[Saved entries]
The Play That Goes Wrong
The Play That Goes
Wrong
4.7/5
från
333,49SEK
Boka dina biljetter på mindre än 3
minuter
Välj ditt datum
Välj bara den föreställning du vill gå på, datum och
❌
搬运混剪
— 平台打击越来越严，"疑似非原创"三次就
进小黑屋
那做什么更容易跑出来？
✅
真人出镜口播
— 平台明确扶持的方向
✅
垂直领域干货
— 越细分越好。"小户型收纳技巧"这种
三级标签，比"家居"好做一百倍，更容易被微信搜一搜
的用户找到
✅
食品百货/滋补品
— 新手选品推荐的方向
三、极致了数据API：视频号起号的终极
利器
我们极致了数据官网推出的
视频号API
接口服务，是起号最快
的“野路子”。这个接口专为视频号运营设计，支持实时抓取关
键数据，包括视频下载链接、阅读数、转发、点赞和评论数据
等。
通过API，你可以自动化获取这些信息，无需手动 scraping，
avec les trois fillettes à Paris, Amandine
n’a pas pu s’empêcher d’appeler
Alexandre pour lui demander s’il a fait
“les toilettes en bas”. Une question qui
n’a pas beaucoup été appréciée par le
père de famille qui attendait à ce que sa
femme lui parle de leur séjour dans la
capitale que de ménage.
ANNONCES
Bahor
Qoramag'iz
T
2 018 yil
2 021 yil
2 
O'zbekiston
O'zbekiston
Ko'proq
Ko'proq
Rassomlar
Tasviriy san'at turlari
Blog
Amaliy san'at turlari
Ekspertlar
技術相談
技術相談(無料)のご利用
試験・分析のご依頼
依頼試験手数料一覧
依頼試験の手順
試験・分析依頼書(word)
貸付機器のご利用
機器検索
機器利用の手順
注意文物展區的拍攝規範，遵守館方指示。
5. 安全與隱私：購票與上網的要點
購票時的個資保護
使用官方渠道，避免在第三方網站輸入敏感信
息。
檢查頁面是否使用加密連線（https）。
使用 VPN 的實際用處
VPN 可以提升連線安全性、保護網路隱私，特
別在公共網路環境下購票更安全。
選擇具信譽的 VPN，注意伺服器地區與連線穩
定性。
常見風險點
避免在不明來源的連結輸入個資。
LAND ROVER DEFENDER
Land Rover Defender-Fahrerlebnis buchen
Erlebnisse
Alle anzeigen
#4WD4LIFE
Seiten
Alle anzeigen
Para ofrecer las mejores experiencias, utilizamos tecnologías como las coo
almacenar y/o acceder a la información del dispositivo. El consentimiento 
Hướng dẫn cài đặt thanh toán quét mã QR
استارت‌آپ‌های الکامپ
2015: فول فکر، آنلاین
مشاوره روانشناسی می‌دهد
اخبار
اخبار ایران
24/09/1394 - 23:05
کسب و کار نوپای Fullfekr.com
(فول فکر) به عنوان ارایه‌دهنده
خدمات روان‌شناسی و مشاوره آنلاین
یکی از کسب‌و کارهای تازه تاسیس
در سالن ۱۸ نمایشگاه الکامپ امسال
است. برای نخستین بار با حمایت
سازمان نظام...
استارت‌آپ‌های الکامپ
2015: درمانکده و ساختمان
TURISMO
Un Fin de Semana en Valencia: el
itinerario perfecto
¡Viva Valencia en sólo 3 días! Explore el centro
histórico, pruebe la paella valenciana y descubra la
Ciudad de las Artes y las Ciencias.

• What you will do
Reproduce every line of text in the records above, without changing a single character.

• Expected output
The Play That Goes Wrong
The Play That Goes
Wrong
4.7/5
från
333,49SEK
Boka dina biljetter på mindre än 3
minuter
Välj ditt datum
Välj bara den föreställning du vill gå på, datum och
❌
搬运混剪
— 平台打击越来越严，"疑似非原创"三次就
进小黑屋
那做什么更容易跑出来？
✅
真人出镜口播
— 平台明确扶持的方向
✅
垂直领域干货
— 越细分越好。"小户型收纳技巧"这种
三级标签，比"家居"好做一百倍，更容易被微信搜一搜
的用户找到
✅
食品百货/滋补品
— 新手选品推荐的方向
三、极致了数据API：视频号起号的终极
利器
我们极致了数据官网推出的
视频号API
接口服务，是起号最快
的“野路子”。这个接口专为视频号运营设计，支持实时抓取关
键数据，包括视频下载链接、阅读数、转发、点赞和评论数据
等。
通过API，你可以自动化获取这些信息，无需手动 scraping，
avec les trois fillettes à Paris, Amandine
n’a pas pu s’empêcher d’appeler
Alexandre pour lui demander s’il a fait
“les toilettes en bas”. Une question qui
n’a pas beaucoup été appréciée par le
père de famille qui attendait à ce que sa
femme lui parle de leur séjour dans la
capitale que de ménage.
ANNONCES
Bahor
Qoramag'iz
T
2 018 yil
2 021 yil
2 
O'zbekiston
O'zbekiston
Ko'proq
Ko'proq
Rassomlar
Tasviriy san'at turlari
Blog
Amaliy san'at turlari
Ekspertlar
技術相談
技術相談(無料)のご利用
試験・分析のご依頼
依頼試験手数料一覧
依頼試験の手順
試験・分析依頼書(word)
貸付機器のご利用
機器検索
機器利用の手順
注意文物展區的拍攝規範，遵守館方指示。
5. 安全與隱私：購票與上網的要點
購票時的個資保護
使用官方渠道，避免在第三方網站輸入敏感信
息。
檢查頁面是否使用加密連線（https）。
使用 VPN 的實際用處
VPN 可以提升連線安全性、保護網路隱私，特
別在公共網路環境下購票更安全。
選擇具信譽的 VPN，注意伺服器地區與連線穩
定性。
常見風險點
避免在不明來源的連結輸入個資。
LAND ROVER DEFENDER
Land Rover Defender-Fahrerlebnis buchen
Erlebnisse
Alle anzeigen
#4WD4LIFE
Seiten
Alle anzeigen
Para ofrecer las mejores experiencias, utilizamos tecnologías como las coo
almacenar y/o acceder a la información del dispositivo. El consentimiento 
Hướng dẫn cài đặt thanh toán quét mã QR
استارت‌آپ‌های الکامپ
2015: فول فکر، آنلاین
مشاوره روانشناسی می‌دهد
اخبار
اخبار ایران
24/09/1394 - 23:05
کسب و کار نوپای Fullfekr.com
(فول فکر) به عنوان ارایه‌دهنده
خدمات روان‌شناسی و مشاوره آنلاین
یکی از کسب‌و کارهای تازه تاسیس
در سالن ۱۸ نمایشگاه الکامپ امسال
است. برای نخستین بار با حمایت
سازمان نظام...
استارت‌آپ‌های الکامپ
2015: درمانکده و ساختمان
TURISMO
Un Fin de Semana en Valencia: el
itinerario perfecto
¡Viva Valencia en sólo 3 días! Explore el centro
histórico, pruebe la paella valenciana y descubra la
Ciudad de las Artes y las Ciencias.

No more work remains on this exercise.